Please copy every line from the records below that contains the string "framework".

Stored data entries
● ● ●

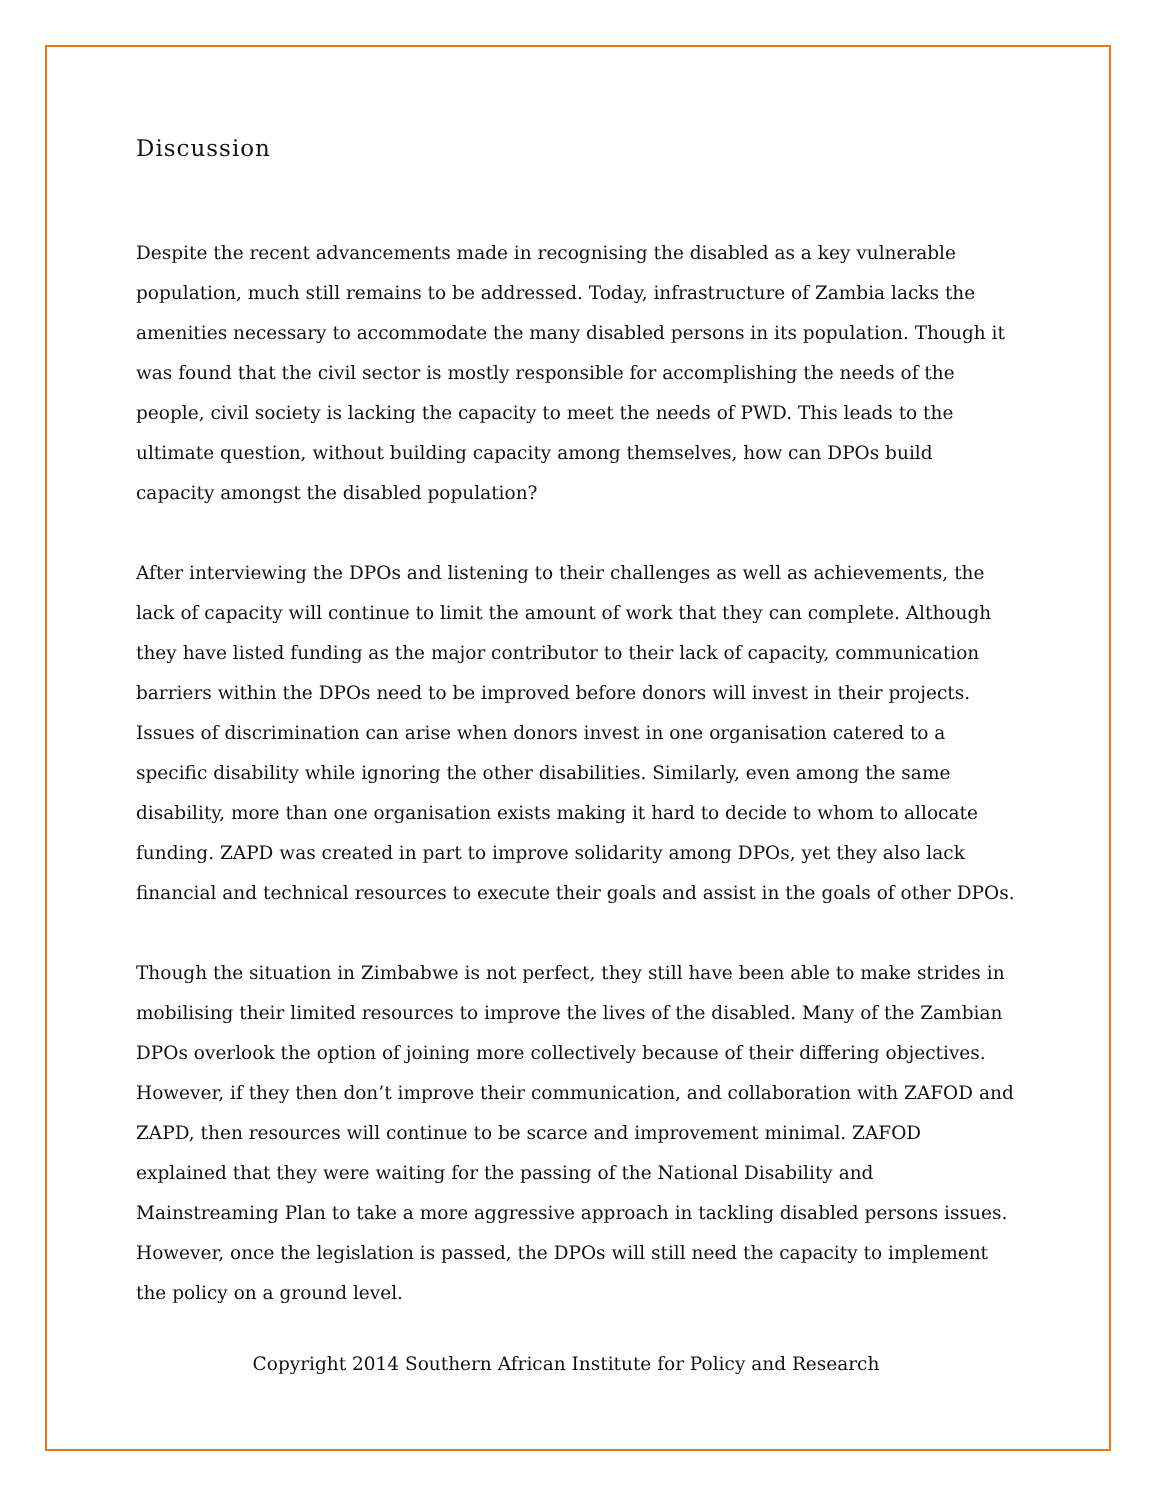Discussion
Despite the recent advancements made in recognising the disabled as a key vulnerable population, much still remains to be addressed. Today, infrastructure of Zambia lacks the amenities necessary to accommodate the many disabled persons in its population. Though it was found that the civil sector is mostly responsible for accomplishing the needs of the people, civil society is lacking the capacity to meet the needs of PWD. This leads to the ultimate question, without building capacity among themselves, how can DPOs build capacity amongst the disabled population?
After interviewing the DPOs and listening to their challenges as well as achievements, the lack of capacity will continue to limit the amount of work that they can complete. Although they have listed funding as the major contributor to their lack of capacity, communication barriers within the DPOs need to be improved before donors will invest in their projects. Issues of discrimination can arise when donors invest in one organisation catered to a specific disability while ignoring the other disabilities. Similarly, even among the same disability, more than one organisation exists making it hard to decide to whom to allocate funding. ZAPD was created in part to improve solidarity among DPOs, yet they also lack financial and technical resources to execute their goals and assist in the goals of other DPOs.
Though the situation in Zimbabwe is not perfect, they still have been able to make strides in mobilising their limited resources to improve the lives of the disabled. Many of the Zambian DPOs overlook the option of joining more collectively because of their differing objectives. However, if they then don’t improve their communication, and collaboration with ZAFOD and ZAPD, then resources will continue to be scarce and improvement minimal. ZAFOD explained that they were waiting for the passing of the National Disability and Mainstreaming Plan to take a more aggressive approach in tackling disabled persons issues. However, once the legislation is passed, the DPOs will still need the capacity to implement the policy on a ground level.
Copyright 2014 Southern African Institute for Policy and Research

● ● ●

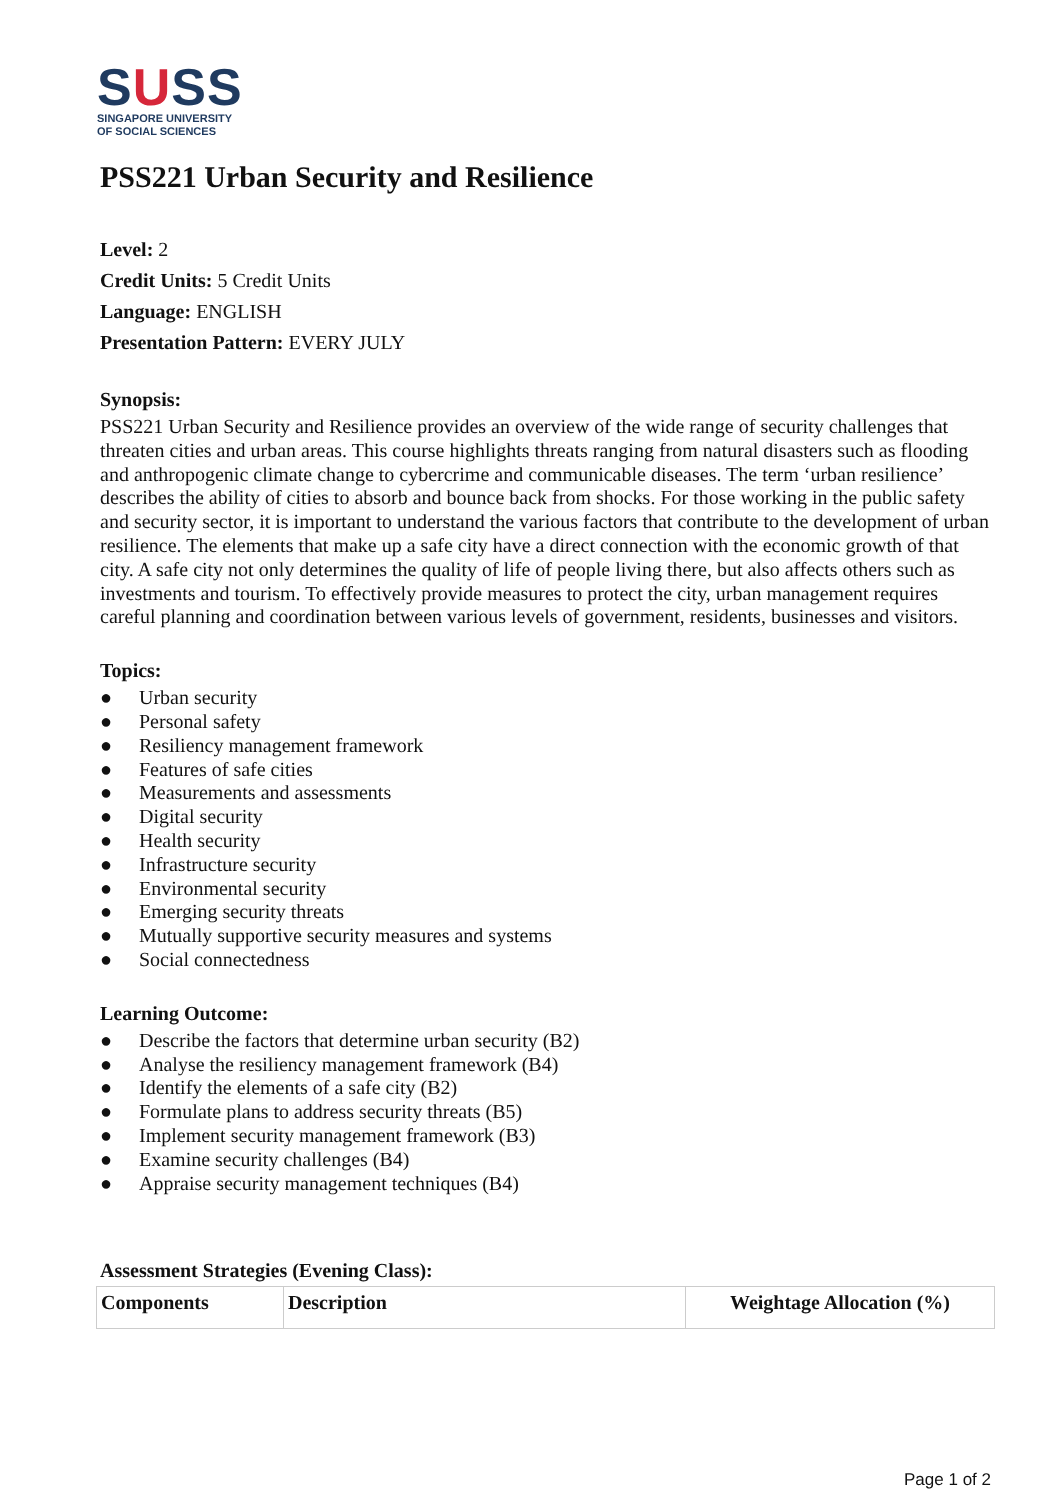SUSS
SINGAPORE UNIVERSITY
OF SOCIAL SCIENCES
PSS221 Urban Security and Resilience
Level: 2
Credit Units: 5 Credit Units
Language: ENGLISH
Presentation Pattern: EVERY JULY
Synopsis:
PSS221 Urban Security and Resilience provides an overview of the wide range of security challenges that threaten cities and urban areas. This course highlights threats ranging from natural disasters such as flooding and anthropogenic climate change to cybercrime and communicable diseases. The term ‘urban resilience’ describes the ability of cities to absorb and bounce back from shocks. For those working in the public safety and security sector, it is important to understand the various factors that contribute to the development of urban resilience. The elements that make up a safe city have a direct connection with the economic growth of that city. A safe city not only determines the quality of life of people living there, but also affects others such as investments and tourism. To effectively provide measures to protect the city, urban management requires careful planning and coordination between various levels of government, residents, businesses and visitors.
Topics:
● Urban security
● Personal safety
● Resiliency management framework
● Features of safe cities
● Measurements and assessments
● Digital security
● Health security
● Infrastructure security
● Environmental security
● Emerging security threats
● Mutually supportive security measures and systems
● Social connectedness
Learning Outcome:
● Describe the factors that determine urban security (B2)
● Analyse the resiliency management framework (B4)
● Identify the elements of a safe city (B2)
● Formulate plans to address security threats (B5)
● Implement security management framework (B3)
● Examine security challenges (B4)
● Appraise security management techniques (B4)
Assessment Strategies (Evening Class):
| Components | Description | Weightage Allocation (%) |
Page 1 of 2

● ● ●

_Answer to the exercise_:
● Resiliency management framework
● Analyse the resiliency management framework (B4)
● Implement security management framework (B3)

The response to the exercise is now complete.